The researchers also showed why they antagonized each other, he said. RAR1 and HSP90 can prevent resistance proteins from disappearing, while SGT1 helps them disappear. The result is that the system remains poised for an immediate response to bacteria and other attackers.
"By controlling disappearance of resisting proteins, RAR1, HSP90 and SGT1 control whether or not the plant is about to recognize that it is under pathogen attack," Holt said. "So the emerging story is that RAR1 and HSP90 keep resistance proteins ready to perceive pathogen signals, and SGT1 probably pulls against these two to send resistance proteins to their destruction."
The National Science Foundation supported the research through its Arabidopsis 20-10 Project, which aims to describe the functions of all 28,000 genes in the model plant.
Scientists study Arabidopsis, also known as thale cress or mouse-eared cress, because it is small and can produce five to six generations a year rather than just one or two like most crop plants. That rapid reproduction allows them to study the plant's genetics faster than they could with other species.

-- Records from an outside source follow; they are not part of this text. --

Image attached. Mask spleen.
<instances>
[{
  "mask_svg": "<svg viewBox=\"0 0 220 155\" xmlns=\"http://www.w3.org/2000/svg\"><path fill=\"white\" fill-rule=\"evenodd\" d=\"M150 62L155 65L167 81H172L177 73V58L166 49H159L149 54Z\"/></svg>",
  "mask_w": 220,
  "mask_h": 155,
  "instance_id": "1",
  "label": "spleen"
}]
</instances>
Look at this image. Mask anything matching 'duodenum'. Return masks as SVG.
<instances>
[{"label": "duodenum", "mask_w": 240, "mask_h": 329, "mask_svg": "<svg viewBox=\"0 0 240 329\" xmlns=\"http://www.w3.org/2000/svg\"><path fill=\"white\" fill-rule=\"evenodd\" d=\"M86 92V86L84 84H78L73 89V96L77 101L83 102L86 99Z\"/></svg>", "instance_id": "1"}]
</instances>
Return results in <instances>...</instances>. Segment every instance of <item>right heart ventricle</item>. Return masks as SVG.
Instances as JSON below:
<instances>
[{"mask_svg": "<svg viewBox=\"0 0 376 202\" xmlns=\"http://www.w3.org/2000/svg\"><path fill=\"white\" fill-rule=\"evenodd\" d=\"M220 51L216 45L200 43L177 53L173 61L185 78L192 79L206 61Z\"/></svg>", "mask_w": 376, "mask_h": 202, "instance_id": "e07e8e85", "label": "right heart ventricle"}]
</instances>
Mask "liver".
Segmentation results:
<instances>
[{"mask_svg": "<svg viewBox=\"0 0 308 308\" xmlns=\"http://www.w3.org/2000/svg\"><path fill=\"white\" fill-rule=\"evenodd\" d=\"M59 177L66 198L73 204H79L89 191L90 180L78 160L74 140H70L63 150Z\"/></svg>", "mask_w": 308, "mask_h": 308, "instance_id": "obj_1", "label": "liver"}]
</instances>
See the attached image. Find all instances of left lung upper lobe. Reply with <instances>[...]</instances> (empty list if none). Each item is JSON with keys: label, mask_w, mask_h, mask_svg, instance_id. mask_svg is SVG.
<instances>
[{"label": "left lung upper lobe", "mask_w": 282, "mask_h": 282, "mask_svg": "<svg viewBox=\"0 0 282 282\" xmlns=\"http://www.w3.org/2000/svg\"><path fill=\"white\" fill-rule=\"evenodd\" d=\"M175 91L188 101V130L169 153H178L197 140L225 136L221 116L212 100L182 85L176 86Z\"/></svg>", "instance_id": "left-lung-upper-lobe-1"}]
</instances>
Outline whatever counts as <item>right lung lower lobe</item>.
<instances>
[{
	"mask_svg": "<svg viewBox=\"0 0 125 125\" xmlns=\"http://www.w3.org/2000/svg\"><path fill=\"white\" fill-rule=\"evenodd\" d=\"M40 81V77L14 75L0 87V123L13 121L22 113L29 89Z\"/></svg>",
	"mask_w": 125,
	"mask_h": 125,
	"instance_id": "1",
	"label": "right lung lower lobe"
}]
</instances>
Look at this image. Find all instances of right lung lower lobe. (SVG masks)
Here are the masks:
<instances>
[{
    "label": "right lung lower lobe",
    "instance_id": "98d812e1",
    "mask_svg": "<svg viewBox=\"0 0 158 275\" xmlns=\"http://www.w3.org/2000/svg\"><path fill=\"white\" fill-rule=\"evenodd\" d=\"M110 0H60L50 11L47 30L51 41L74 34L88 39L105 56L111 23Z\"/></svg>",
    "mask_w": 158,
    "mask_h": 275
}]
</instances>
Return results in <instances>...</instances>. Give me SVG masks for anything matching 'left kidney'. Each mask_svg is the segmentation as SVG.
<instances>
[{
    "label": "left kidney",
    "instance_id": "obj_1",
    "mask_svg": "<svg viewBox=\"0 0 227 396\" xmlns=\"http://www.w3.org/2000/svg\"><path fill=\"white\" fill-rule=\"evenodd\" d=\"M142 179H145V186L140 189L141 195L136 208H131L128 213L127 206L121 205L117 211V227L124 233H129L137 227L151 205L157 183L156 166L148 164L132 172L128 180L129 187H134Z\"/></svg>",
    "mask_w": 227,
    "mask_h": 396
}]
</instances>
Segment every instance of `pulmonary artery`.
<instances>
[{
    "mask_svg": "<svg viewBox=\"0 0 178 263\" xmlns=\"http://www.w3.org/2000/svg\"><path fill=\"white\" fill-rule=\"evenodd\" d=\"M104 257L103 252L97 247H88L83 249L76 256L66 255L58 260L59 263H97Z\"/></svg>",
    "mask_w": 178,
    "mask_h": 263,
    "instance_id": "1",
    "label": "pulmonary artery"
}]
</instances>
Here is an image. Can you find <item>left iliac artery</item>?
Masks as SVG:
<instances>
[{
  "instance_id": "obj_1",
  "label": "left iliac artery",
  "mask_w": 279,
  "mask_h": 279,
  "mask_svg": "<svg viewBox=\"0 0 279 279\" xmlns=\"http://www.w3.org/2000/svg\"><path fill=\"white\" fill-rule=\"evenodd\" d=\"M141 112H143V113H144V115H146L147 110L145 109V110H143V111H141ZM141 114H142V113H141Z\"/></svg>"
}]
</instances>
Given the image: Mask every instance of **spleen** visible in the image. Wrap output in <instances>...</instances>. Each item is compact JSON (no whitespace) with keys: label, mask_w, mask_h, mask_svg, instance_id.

Understanding Arabidopsis completely will teach scientists an enormous amount about all other flowering plants, which are closely related genetically, Dangl said. The new genomics technology, developed by Patrick Brown and David Botstein at Stanford University, has been applied to yeast, fruit flies and humans but not to plants in a large, systematic way. Arabidopsis was the first plant for which scientists succeeded in mapping its entire genetic composition.